▶ PAGE TEXT:
------------------------------------------------------------------------
During the fourth quarter of 2011, we merged our individual corporate brands into one globally integrated business under the ISG brand.

 

NOTE 2—BASIS OF PRESENTATION

 

The accompanying unaudited condensed consolidated financial statements as of September 30, 2013 and for the three and nine months ended September 30, 2013 and 2012, have been prepared in accordance with accounting principles generally accepted in the United States of America (“GAAP”) for interim financial statements and pursuant to Form 10-Q and Article 10 of Regulation S-X.  In the opinion of management, all adjustments (consisting of normal recurring accruals) have been made that are considered necessary for a fair presentation of the financial position of the Company as of September 30, 2013, the results of operations for the three and nine months ended September 30, 2013 and 2012 and the cash flows for the nine months ended September 30, 2013 and 2012.  The condensed consolidated balance sheet as of December 31, 2012 has been derived from the Company’s audited consolidated financial statements.  Operating results for the three and nine months ended September 30, 2013 are not necessarily indicative of the results that may be expected for the year ending December 31, 2013.

 

Certain reclassifications have been made to prior years to conform to current period financial statement presentation with no effect on our previously reported consolidated financial position, results of operations, or cash flows.

 

Certain information and disclosures normally included in the notes to annual financial statements prepared in accordance with GAAP have been omitted from these interim financial statements pursuant to the rules and regulations of the Securities and Exchange Commission (the “SEC”).  Accordingly, these unaudited condensed consolidated financial statements should be read in conjunction with the financial statements for the fiscal year ended December 31, 2012, which are included in the Company’s 2012 Form 10-K filed with the SEC.

 

NOTE 3—SUMMARY OF SIGNIFICANT ACCOUNTING POLICIES

 

Use of Estimates

 

The preparation of financial statements in conformity with accounting principles generally accepted in the United States of America requires management to make estimates and assumptions that affect the reported amounts of assets and liabilities and the disclosure of contingent assets and liabilities at the date of the financial statements and revenues and expenses during the periods reported. Actual results may differ from those estimates. The complexity of the estimation process and issues related to the assumptions, risks and uncertainties inherent in the application of the proportional performance method of accounting affect the amounts of revenues, expenses, unbilled receivables and deferred revenue. Numerous internal and external factors can affect estimates. Estimates are also used for but not limited to: allowance for doubtful accounts, useful lives of furniture, fixtures and equipment, depreciation expense, contingent consideration, fair value assumptions in analyzing goodwill and intangible asset impairments, income taxes and deferred tax asset valuation, and the valuation of stock based compensation.
------------------------------------------------------------------------
▶ SUPPLIED INFORMATION:
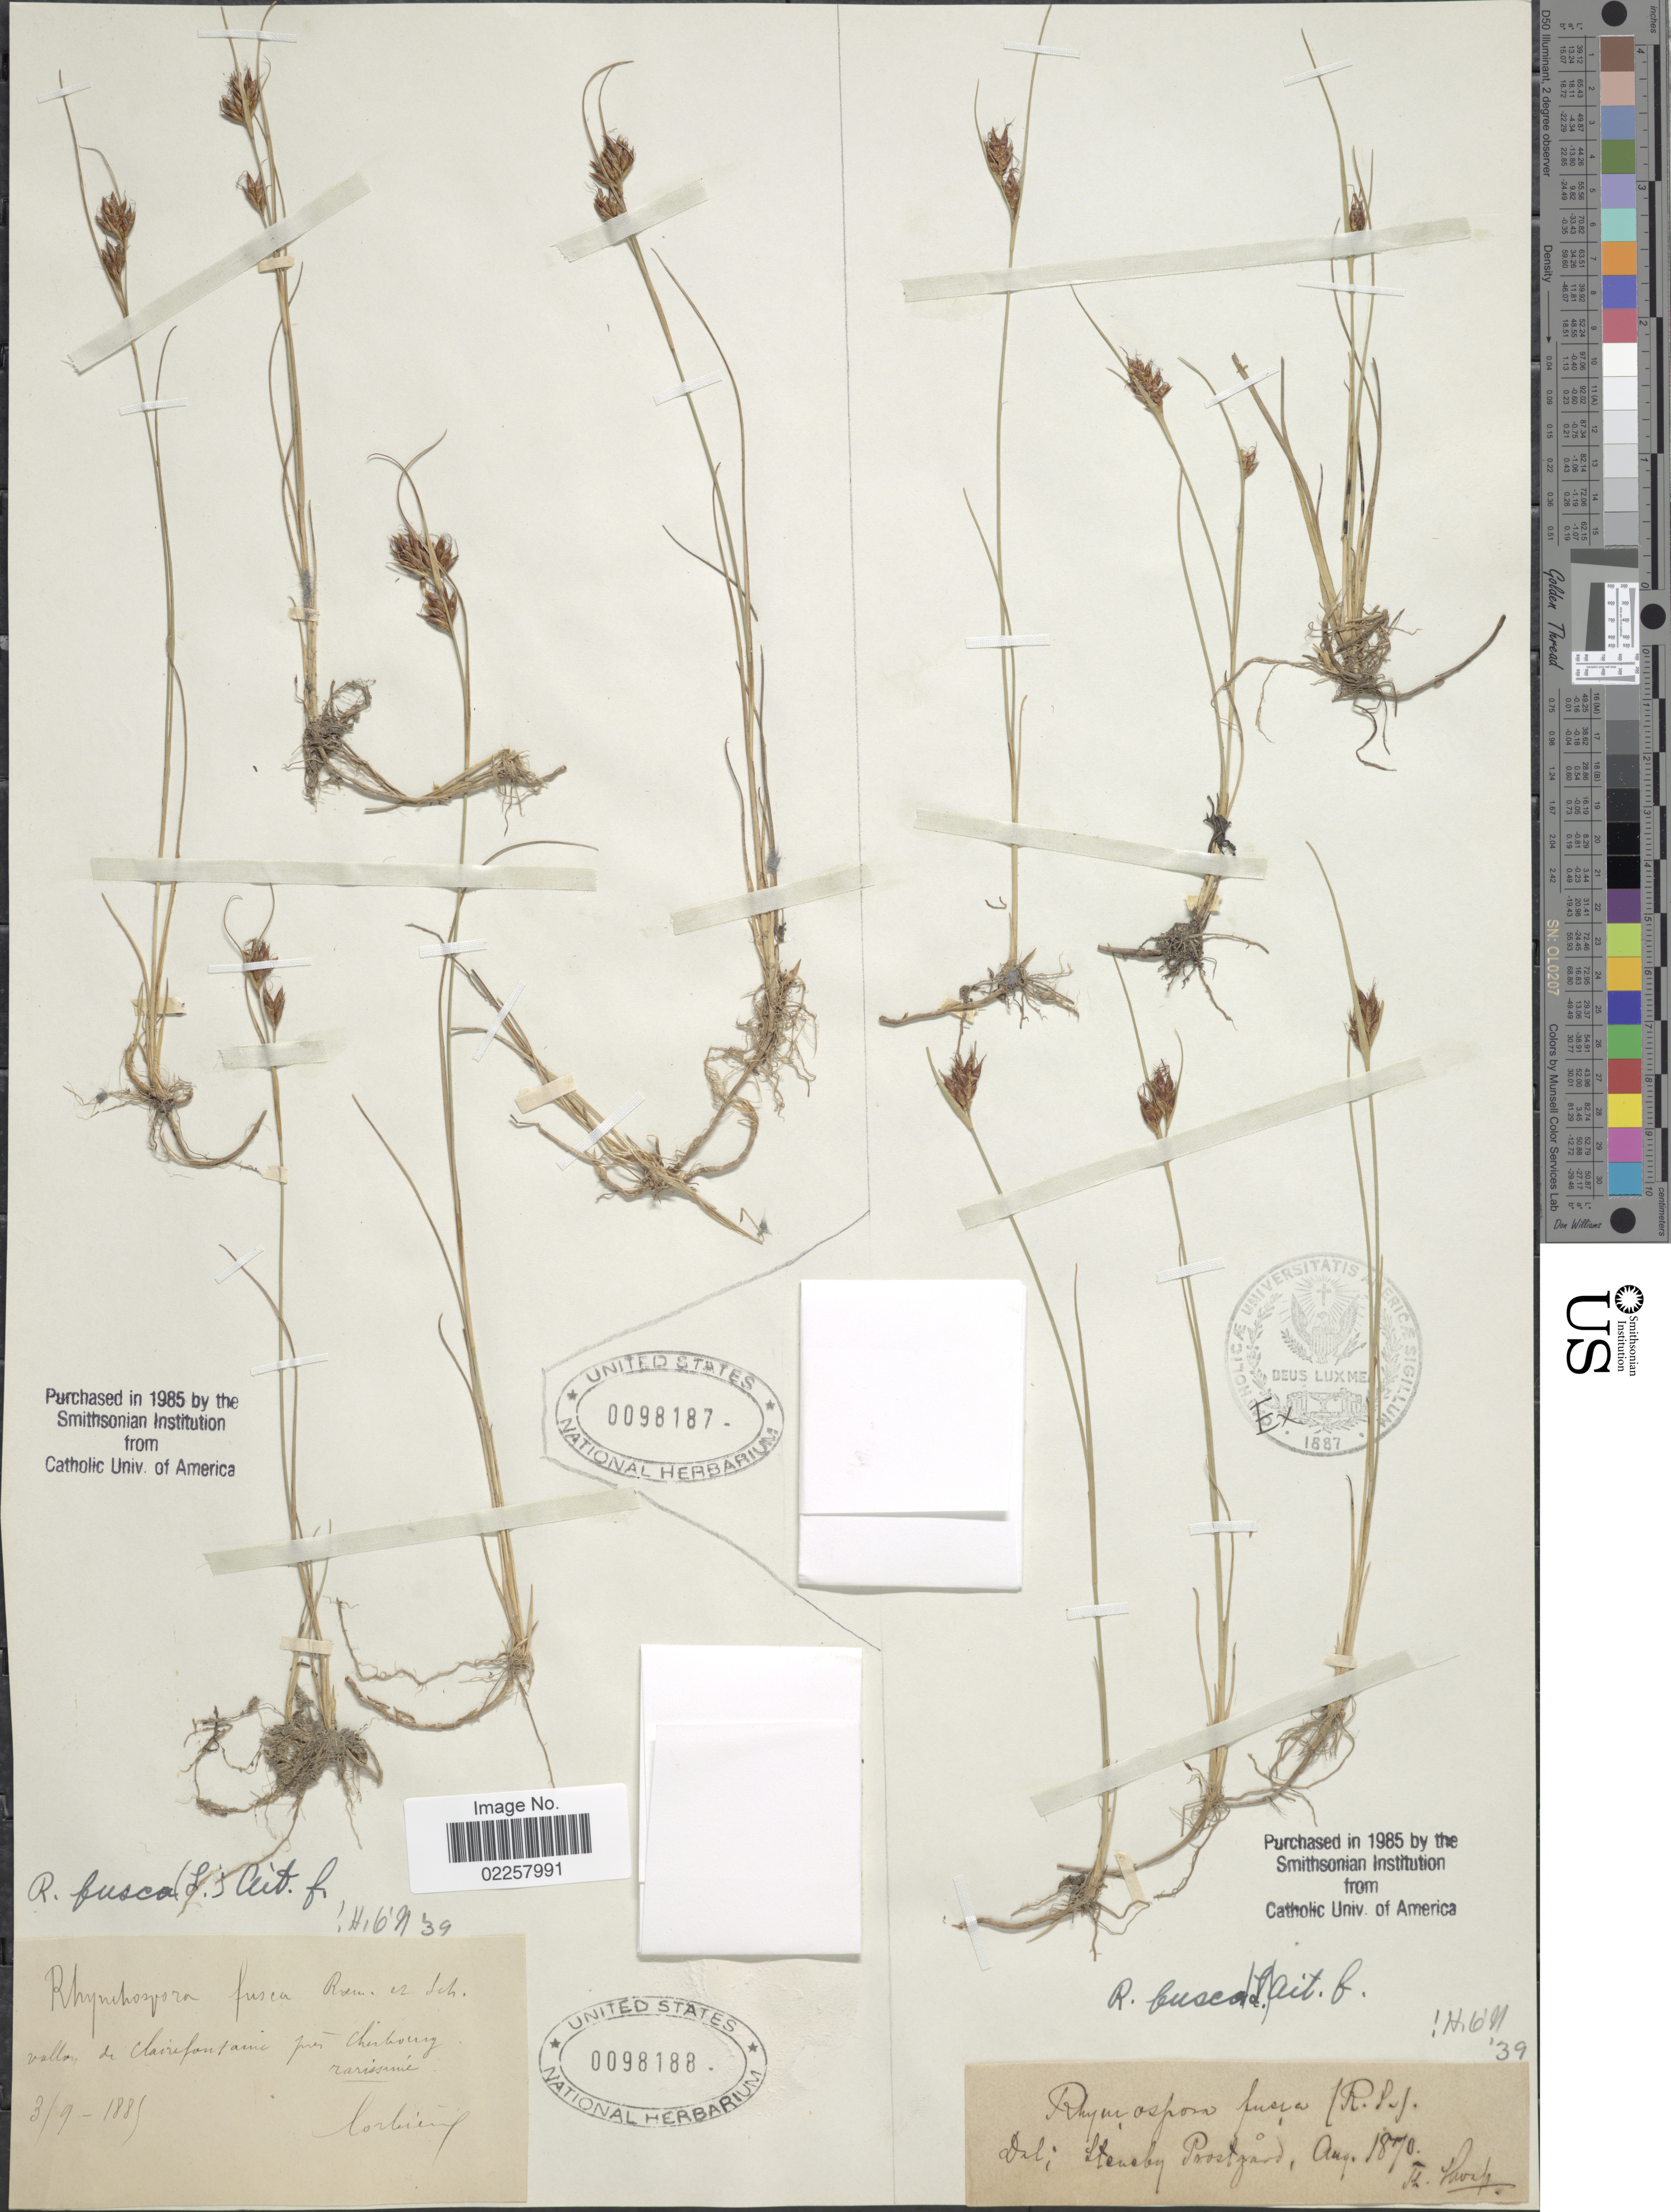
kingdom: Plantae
------------------------------------------------------------------------
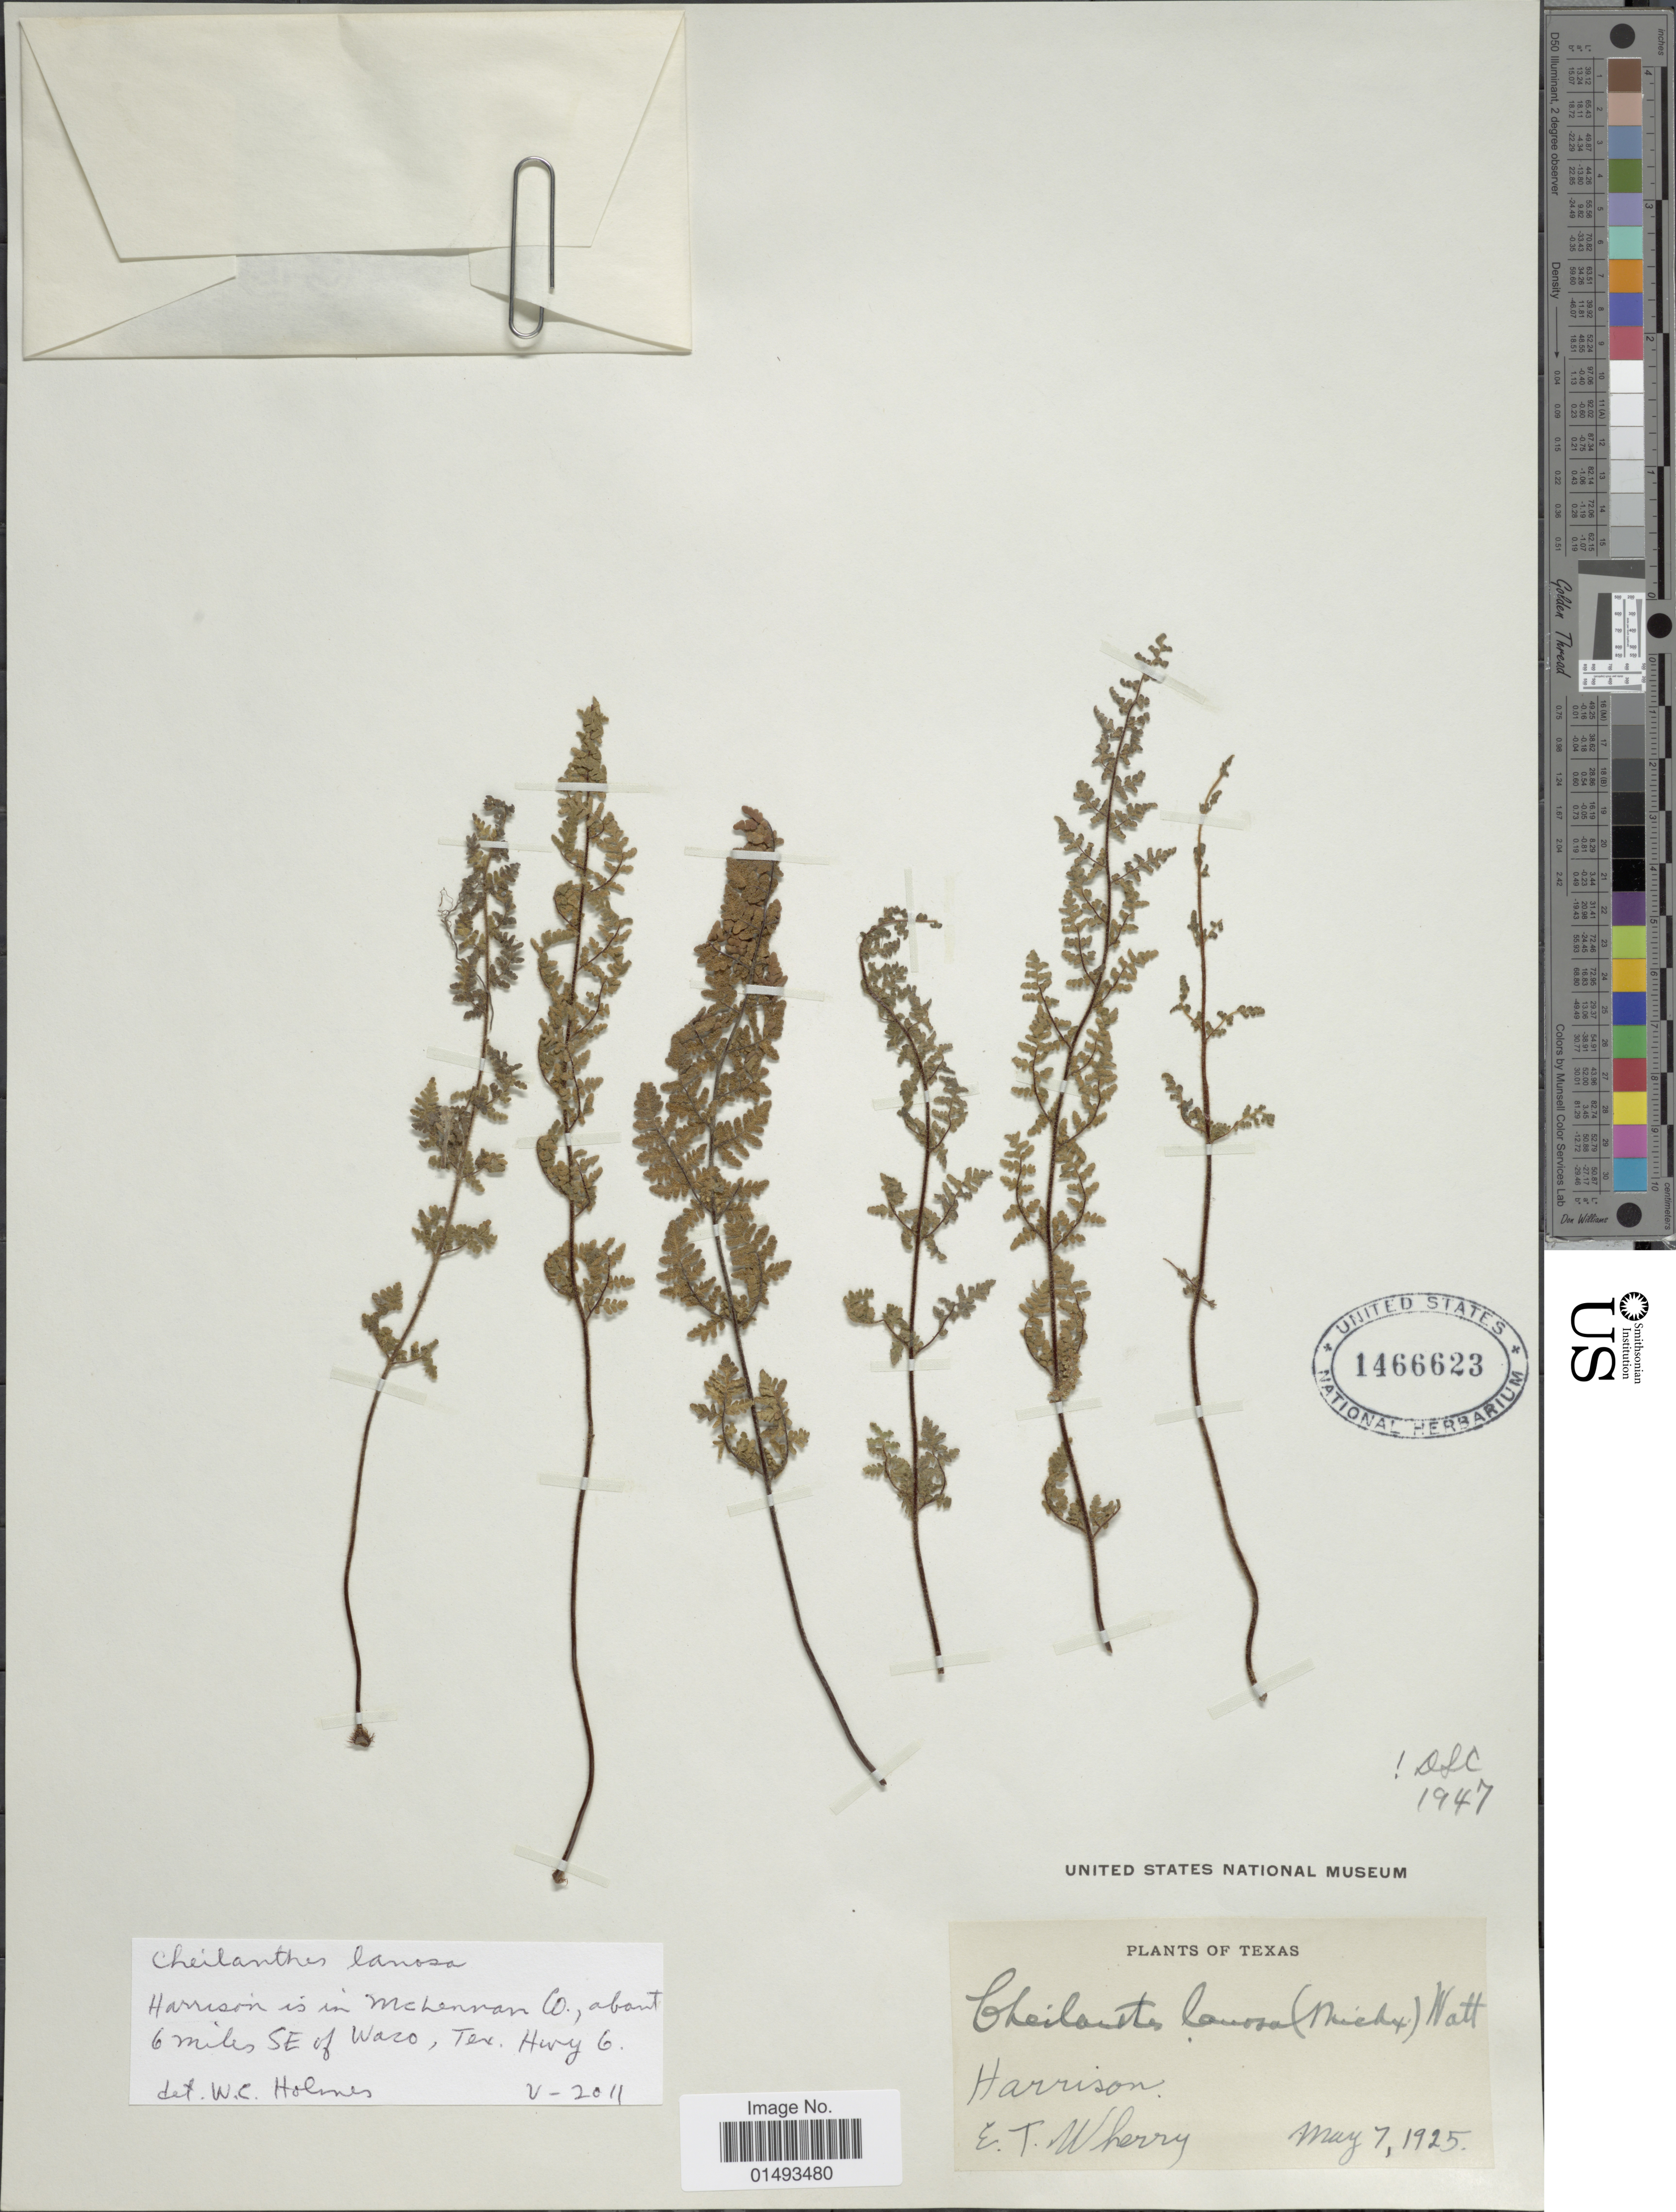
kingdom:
------------------------------------------------------------------------
▶ JOB A:
Answer these questions from the accounting notes above:
(i) In which quarter and year were the individual corporate brands merged under the ISG brand?
(ii) From what was the condensed consolidated balance sheet as of December 31, 2012 derived?
(iii) In which filing are the financial statements for the fiscal year ended December 31, 2012 included?
▶ JOB B:
Reproduce word for word the passage of the accounting notes starting with "Certain reclassifications have" and going on through "with the SEC.".

▶ PROBLEM SOLUTION A:
(i) The fourth quarter of 2011.
(ii) The Company's audited consolidated financial statements.
(iii) The Company's 2012 Form 10-K filed with the SEC.

▶ PROBLEM SOLUTION B:
Certain reclassifications have been made to prior years to conform to current period financial statement presentation with no effect on our previously reported consolidated financial position, results of operations, or cash flows.

 

Certain information and disclosures normally included in the notes to annual financial statements prepared in accordance with GAAP have been omitted from these interim financial statements pursuant to the rules and regulations of the Securities and Exchange Commission (the “SEC”).  Accordingly, these unaudited condensed consolidated financial statements should be read in conjunction with the financial statements for the fiscal year ended December 31, 2012, which are included in the Company’s 2012 Form 10-K filed with the SEC.